Lawmakers mistakenly included a 20 percent deduction on gross, rather than net, income for cooperatives. Net income is profit, gross income is revenue. A deduction on revenue means that many farmers will be able to deduct their entire tax liability.
The Tax Foundation’s Scott Greenberg did the math: A business that sold $2 million in goods to a co-op and incurred $1.6 million in expenses (eminently plausible numbers) would be able to deduct 20 percent of $2 million, or $400,000 — the same amount as its tax liability.
Compare that to the 20 percent deduction on profit that is granted in other situations: The same business would be able to deduct 20 percent of $400,000, or $80,000, leaving a tax liability on $320,000 in remaining profit.
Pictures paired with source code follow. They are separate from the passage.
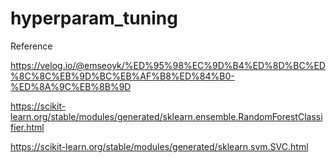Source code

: # hyperparam_tuning

Reference

https://velog.io/@emseoyk/%ED%95%98%EC%9D%B4%ED%8D%BC%ED%8C%8C%EB%9D%BC%EB%AF%B8%ED%84%B0-%ED%8A%9C%EB%8B%9D

https://scikit-learn.org/stable/modules/generated/sklearn.ensemble.RandomForestClassifier.html

https://scikit-learn.org/stable/modules/generated/sklearn.svm.SVC.html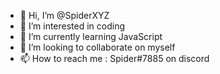 - 👋 Hi, I’m @SpiderXYZ
- 👀 I’m interested in coding
- 🌱 I’m currently learning JavaScript
- 💞️ I’m looking to collaborate on myself
- 📫 How to reach me : Spider#7885 on discord

<!---
SpiderXYZ/SpiderXYZ is a ✨ special ✨ repository because its `README.md` (this file) appears on your GitHub profile.
You can click the Preview link to take a look at your changes.
--->
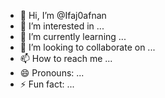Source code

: - 👋 Hi, I’m @Ifaj0afnan
- 👀 I’m interested in ...
- 🌱 I’m currently learning ...
- 💞️ I’m looking to collaborate on ...
- 📫 How to reach me ...
- 😄 Pronouns: ...
- ⚡ Fun fact: ...

<!---
Ifaj0afnan/Ifaj0afnan is a ✨ special ✨ repository because its `README.md` (this file) appears on your GitHub profile.
You can click the Preview link to take a look at your changes.
--->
This is not just a lottery-style windfall to co-ops because businesses structured in any other way aren’t eligible for the same treatment. The difference has already plunged the private crop-handling business into uncertainty.
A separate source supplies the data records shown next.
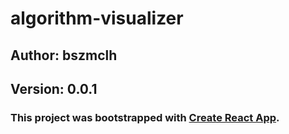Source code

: # algorithm-visualizer

## Author: bszmclh

## Version: 0.0.1

### This project was bootstrapped with [Create React App](https://github.com/facebook/create-react-app).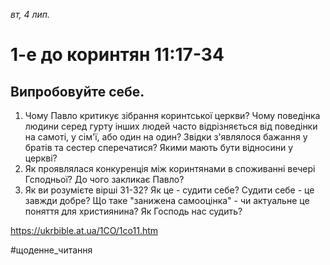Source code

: 
_вт, 4 лип._

# 1-е до коринтян 11:17-34

## Випробовуйте себе.
1. Чому Павло критикує зібрання коринтської церкви? Чому поведінка людини серед гурту інших людей часто відрізняється від поведінки на самоті, у сім'ї, або один на один? Звідки з'являлося бажання у братів та сестер сперечатися? Якими мають бути відносини у церкві?
2. Як проявлялася конкуренція між коринтянами в споживанні вечері Гсподньої? До чого закликає Павло?
3. Як ви розумієте вірші 31-32? Як це - судити себе? Судити себе - це завжди добре? Що таке "занижена самооцінка" - чи актуальне це поняття для християнина? Як Господь нас судить?

https://ukrbible.at.ua/1CO/1co11.htm 

#щоденне_читання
Some firms have opted to reorganize as co-ops, at a cost of hundreds of thousands of dollars in legal fees. Others are hoping to wait out a legislative fix. But the situation is complicated because lobbyists for the cooperatives, after initially acknowledging the change was unintentional, have decided they really like the new state of affairs and are now fighting to keep it.
In terms of the political ramifications for tax reform, it’s dangerous enough for a single industry to be upended by a provision that lawmakers have conceded was included by accident amidst a flurry of last-minute changes to the bill.
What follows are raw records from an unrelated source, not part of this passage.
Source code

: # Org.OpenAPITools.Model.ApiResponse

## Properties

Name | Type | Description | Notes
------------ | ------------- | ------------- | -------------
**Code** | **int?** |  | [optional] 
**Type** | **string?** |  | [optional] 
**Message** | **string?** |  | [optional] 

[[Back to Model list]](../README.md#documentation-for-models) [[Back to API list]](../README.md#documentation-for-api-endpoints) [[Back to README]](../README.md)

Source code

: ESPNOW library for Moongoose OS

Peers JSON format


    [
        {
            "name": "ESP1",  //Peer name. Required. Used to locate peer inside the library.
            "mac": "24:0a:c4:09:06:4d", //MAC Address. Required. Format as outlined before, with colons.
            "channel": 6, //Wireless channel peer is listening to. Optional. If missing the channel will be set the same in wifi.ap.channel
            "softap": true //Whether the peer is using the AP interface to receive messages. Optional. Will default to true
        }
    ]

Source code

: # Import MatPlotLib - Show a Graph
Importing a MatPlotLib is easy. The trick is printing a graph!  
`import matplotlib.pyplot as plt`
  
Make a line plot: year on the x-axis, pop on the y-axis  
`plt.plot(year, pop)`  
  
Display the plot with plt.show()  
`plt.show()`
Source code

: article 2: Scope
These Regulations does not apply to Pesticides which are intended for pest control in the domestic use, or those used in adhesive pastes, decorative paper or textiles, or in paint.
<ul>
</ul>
But there’s additional risk if those outside the agricultural sector begin to seize on cooperatives as a potential tax shelter. In this worst-case scenario, widespread use of a deduction on gross income becomes the Ice-Nine of tax reform’s standing as a sensible reform initiative.
Surely a Congress that can pass a historic tax reform bill can also move quickly to fix errors included within the law, correct? That should be the case as we have seen these “technical correction” fixes before.
However, the situation is complicated because Democrats see errors like the “Grain Glitch” as leverage.
“We’re not going to say to Republicans, ‘Oh tell us what you want to do,” Sen. Sherrod Brown (D-Ohio) told Politico, in discussing plans to seize on the error as leverage.
This is shameful: People’s livelihoods are in the balance. It’s all the more reason for Republicans to urgently address the issues before Brown’s attitude spreads to the relatively moderate Senate Democrats as well — and before the midterm election season is in full swing.
We all make mistakes, although, honestly, most of us don’t upend American industries with a typo. Congress needs to fix this problem before anyone else is harmed by this error.
Karen Kerrigan is president and chief executive officer of the Small Business & Entrepreneurship Council.